The thyroid system is responsible for maintaining normal body temperature (normal metabolic rate). The whole purpose of the active thyroid hormone (T3) is to go into the nucleus of every cell of the body (except the few cells that don’t have DNA) and stimulate the rate at which DNA, the code of life, is transcribed. Literally, T3 determines how fast we live (our metabolic rate/body temperature).
Under conditions of stress, the cells of the body convert less T4 (the less active hormone supplied by the thyroid gland) into the active thyroid hormone, T3. Consequently, the metabolism slows and the body temperature drops and the symptoms appear.
How does WTS differ from Hypothyroidism?
There are many steps that lead from T4 being supplied by the thyroid gland (or thyroid medicine) and T3 having its effect in the nucleus of the cell. T4 is supplied by the thyroid gland, travels through the bloodstream, is transported into the cells, and is converted into T3. T3 is then transported into the nucleus and does its job. This is like a garden path with several gates along the way. Just because the first gate is unlocked does not mean you will have no problem making it through the others.

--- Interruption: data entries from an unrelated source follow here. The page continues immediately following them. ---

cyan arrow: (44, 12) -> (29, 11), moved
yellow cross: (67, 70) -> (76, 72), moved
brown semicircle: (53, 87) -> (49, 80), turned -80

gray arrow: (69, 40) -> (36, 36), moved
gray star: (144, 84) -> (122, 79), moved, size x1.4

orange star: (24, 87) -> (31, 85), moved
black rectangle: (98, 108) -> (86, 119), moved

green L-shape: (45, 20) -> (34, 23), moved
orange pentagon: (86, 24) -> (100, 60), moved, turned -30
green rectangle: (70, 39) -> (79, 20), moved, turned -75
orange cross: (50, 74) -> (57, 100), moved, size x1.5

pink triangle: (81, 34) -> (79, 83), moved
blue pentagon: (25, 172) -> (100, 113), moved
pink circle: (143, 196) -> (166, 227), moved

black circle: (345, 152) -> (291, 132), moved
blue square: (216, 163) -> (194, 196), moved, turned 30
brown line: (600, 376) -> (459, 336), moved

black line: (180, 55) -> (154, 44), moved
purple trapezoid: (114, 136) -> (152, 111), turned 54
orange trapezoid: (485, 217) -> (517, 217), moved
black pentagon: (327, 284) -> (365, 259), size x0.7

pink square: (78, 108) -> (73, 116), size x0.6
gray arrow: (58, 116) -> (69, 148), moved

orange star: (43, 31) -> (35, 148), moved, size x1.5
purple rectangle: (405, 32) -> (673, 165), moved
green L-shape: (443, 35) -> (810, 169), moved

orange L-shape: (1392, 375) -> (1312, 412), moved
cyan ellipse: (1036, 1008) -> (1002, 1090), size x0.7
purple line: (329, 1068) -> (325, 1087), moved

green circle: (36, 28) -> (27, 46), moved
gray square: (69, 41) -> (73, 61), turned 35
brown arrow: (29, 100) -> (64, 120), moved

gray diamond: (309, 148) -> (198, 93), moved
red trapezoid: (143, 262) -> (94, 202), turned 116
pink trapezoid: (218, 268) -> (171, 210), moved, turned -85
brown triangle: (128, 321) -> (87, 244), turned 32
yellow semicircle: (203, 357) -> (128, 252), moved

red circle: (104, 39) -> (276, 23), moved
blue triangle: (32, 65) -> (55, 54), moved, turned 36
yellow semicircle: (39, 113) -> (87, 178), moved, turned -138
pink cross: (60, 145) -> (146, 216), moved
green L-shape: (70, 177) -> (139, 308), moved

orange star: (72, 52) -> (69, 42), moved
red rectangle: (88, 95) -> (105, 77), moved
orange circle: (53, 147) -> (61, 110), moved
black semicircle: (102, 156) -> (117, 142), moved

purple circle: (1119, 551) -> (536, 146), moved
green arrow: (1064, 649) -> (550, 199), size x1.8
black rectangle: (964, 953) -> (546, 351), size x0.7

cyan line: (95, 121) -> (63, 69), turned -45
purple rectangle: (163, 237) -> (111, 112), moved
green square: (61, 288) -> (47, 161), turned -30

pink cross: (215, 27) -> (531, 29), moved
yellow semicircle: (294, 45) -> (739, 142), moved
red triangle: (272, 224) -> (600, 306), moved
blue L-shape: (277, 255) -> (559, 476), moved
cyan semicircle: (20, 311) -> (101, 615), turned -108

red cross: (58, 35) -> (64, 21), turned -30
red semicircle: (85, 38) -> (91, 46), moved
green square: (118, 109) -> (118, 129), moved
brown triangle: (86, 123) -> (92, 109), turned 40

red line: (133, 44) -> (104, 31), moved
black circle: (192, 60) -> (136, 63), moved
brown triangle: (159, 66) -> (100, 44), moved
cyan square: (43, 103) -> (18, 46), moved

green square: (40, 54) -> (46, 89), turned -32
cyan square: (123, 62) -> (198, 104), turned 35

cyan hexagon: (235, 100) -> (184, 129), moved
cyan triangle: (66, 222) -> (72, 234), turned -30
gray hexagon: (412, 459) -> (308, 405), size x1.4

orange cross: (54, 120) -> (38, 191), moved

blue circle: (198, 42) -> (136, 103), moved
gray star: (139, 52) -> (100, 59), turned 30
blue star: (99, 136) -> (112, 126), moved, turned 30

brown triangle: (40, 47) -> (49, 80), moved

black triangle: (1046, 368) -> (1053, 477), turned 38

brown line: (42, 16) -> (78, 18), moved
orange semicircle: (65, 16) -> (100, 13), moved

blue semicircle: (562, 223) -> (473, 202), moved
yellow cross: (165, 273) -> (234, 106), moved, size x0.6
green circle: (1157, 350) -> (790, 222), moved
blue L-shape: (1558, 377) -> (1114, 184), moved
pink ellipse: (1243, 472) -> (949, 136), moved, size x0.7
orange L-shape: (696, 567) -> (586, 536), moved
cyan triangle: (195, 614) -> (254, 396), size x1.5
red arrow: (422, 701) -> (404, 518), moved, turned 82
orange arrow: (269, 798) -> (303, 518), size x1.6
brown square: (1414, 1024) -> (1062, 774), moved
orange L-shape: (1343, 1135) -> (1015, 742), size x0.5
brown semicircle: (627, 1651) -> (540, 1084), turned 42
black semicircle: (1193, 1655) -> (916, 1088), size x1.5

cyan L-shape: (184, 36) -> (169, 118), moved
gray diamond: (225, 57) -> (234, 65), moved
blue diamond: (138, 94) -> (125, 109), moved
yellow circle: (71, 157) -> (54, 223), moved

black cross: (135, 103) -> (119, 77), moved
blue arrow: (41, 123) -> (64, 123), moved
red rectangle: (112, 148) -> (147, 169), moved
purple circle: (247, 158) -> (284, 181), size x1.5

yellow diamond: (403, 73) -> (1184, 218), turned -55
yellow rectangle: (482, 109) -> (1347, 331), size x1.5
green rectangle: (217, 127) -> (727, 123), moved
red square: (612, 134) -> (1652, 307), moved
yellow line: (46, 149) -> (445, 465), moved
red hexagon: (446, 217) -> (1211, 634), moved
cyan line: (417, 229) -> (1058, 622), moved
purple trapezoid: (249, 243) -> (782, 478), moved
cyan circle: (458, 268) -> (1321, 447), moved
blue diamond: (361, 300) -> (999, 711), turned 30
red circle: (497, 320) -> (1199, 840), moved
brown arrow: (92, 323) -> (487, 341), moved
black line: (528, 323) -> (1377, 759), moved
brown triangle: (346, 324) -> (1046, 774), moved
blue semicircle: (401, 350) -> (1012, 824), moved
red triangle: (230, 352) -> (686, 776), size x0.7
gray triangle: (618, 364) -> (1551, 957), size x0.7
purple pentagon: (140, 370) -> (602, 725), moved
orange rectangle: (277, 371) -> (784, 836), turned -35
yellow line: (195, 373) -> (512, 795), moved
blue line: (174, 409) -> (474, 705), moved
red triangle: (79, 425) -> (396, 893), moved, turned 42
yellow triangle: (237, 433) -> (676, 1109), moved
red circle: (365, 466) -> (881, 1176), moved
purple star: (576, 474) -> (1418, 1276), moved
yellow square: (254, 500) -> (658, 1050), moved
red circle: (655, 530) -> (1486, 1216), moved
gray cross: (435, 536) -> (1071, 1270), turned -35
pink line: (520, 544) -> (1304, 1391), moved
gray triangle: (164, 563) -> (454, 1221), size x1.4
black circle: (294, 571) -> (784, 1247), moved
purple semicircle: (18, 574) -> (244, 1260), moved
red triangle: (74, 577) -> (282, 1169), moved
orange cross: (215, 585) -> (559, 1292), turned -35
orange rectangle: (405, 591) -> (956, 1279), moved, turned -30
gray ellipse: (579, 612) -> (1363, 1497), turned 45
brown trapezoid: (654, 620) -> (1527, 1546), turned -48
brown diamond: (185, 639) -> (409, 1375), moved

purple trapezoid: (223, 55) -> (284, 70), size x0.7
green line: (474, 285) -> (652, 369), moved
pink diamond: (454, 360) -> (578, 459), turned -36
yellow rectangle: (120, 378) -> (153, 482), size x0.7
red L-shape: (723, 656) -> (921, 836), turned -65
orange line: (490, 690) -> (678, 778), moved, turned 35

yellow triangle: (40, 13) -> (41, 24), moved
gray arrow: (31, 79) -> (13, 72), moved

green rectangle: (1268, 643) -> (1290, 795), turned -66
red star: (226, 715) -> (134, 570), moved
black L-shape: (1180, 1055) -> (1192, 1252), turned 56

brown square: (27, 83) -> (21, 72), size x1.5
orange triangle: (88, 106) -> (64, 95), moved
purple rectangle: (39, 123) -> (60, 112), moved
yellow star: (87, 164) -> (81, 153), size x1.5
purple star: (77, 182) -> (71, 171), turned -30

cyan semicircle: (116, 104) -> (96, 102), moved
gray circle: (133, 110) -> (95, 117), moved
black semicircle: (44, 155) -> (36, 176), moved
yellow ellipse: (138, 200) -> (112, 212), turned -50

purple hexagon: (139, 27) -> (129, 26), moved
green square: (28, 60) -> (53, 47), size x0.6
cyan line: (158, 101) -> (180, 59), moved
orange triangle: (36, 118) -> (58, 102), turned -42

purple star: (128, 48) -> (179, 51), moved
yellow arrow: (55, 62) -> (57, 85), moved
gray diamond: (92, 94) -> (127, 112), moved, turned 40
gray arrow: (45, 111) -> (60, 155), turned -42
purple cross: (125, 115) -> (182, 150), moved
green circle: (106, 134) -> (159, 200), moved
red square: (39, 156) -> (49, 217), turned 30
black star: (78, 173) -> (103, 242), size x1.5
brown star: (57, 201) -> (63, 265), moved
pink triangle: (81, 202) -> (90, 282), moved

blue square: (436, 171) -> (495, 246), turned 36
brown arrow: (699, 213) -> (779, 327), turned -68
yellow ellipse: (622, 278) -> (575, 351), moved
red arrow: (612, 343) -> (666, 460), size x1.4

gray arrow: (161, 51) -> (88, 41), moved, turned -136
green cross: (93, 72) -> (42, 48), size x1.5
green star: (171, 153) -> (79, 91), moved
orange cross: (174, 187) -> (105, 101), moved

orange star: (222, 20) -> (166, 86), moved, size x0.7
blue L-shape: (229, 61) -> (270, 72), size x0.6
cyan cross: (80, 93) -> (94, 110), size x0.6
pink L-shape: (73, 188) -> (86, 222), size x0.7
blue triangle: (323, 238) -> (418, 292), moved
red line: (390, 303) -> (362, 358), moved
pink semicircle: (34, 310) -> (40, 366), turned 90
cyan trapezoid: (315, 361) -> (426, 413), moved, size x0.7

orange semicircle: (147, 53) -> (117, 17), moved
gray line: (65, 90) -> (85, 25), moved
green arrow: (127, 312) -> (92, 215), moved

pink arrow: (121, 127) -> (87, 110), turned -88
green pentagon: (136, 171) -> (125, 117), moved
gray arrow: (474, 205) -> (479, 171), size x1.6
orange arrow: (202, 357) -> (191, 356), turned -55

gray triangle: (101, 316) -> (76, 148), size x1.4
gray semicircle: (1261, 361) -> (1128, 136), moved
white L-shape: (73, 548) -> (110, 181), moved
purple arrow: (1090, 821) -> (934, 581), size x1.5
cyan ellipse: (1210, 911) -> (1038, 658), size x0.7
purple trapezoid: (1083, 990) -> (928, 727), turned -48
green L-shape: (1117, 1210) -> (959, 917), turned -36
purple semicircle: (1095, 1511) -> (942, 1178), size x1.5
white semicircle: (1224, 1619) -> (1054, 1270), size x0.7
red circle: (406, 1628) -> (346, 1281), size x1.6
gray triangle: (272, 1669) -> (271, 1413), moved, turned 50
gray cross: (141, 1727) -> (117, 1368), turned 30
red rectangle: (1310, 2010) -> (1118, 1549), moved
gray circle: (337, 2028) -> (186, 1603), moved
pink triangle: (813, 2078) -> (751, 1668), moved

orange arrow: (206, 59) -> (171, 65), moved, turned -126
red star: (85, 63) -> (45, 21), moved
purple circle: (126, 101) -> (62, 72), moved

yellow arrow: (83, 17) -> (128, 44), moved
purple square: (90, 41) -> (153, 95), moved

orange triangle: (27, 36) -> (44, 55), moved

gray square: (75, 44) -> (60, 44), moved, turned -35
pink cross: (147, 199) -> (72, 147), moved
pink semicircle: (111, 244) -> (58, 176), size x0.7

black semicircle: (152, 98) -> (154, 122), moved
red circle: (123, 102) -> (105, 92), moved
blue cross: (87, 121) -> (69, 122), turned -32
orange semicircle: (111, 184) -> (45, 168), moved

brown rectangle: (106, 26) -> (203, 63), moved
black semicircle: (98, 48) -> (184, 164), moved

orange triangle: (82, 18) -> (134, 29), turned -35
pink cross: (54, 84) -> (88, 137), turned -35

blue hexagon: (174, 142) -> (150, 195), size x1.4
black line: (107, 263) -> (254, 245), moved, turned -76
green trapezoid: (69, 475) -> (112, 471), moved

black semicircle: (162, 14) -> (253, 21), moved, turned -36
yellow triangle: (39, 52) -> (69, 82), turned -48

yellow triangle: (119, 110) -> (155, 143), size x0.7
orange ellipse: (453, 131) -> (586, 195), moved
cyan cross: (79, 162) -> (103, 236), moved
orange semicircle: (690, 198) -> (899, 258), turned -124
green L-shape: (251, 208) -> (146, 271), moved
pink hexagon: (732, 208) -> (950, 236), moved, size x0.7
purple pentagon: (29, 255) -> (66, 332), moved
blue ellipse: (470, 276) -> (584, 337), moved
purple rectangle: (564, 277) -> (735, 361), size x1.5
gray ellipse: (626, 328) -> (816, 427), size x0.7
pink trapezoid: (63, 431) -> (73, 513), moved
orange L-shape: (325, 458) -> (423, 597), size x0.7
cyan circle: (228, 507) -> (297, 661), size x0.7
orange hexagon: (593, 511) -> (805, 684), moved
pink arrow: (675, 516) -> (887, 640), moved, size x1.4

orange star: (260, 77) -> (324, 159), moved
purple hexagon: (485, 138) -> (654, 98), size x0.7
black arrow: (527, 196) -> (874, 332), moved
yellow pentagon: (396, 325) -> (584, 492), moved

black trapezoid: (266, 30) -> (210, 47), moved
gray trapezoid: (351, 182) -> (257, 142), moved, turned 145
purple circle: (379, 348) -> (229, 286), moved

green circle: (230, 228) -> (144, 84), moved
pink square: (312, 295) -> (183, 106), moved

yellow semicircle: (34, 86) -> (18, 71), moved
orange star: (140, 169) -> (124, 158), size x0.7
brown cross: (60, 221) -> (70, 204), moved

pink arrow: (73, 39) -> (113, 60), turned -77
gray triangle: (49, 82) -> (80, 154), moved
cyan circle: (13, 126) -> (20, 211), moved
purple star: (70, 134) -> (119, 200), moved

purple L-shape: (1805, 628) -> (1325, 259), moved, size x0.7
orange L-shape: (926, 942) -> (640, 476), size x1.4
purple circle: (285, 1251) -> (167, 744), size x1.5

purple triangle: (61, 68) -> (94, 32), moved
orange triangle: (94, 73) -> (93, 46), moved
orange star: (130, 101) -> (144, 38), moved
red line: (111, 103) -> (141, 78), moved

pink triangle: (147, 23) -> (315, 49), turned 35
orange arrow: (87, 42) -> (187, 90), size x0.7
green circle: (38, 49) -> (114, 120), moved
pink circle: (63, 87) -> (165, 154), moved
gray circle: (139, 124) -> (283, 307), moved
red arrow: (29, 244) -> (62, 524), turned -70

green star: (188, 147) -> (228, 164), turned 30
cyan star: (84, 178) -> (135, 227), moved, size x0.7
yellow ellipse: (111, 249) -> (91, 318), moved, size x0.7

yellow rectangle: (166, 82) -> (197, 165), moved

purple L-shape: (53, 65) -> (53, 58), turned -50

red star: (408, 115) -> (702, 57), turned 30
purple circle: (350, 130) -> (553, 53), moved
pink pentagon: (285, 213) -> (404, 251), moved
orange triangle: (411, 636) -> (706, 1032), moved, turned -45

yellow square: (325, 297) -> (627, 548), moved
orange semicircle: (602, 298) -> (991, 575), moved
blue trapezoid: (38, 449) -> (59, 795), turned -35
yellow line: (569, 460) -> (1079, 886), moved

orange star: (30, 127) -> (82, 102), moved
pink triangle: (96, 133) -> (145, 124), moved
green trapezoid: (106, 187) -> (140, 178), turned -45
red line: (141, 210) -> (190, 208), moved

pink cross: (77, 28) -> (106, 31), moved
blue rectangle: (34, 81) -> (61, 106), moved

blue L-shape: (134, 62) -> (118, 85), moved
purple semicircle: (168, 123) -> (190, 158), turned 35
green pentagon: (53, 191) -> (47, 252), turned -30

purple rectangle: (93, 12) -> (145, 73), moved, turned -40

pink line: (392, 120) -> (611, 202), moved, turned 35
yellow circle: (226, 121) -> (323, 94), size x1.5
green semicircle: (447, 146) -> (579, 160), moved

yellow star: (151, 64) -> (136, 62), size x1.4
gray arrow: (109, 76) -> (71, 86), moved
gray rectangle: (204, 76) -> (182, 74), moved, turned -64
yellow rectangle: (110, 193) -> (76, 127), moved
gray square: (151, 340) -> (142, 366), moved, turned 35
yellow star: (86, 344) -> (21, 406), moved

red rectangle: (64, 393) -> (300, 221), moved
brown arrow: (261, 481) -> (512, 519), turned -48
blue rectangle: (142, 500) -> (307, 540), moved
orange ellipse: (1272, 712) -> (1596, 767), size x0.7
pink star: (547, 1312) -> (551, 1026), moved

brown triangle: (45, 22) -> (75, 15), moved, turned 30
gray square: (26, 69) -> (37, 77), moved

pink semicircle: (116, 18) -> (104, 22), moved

Hypothyroidism is like the first gate on the path is being locked. In hypothyroidism, not enough T4 is being supplied by the thyroid gland or thyroid medicine (TSH test is high). Consequently, there is no way for there to be adequate T3 stimulation in the nucleus. In Wilson’s Temperature Syndrome there is an adequate supply of thyroid hormone from the thyroid gland or medicine (THS test is normal) but there is some other locked gate along the path that is preventing adequate T3 stimulation in the nucleus. The result is the same in both cases: same slow metabolism, same low body temperature, same symptoms.
WTS is roughly 10 times more common than hypothyroidism, even though most doctors were never taught about it in medical school. WTS is treated differently than hypothyroidism. Whereas hypothyroidism is often a life-long disorder, WTS is often completely reversible within a matter of months.
Who’s at risk for WTS?
Like many other thyroid system conditions, WTS affects 4 times as many women than men. It seems to be more common in patients whose ancestors survived famine (Irish, American Indian, Scot, Welsh, Russian; people that are part Irish and part American Indian seem especially susceptible).
How is WTS treated?
Sometimes people can recover on their own with healthy lifestyle changes such as good nutrition, diet, exercise, sleep, and stress reduction. Indeed, any measure that improves health in general, may help the body recover from WTS. In 1988, Dr. Denis Wilson developed a special T3 therapy protocol to restore the body temperature to normal and eliminate the symptoms. We utilize this protocol in conjunction with diet and lifestyle modification with our patients when indicated.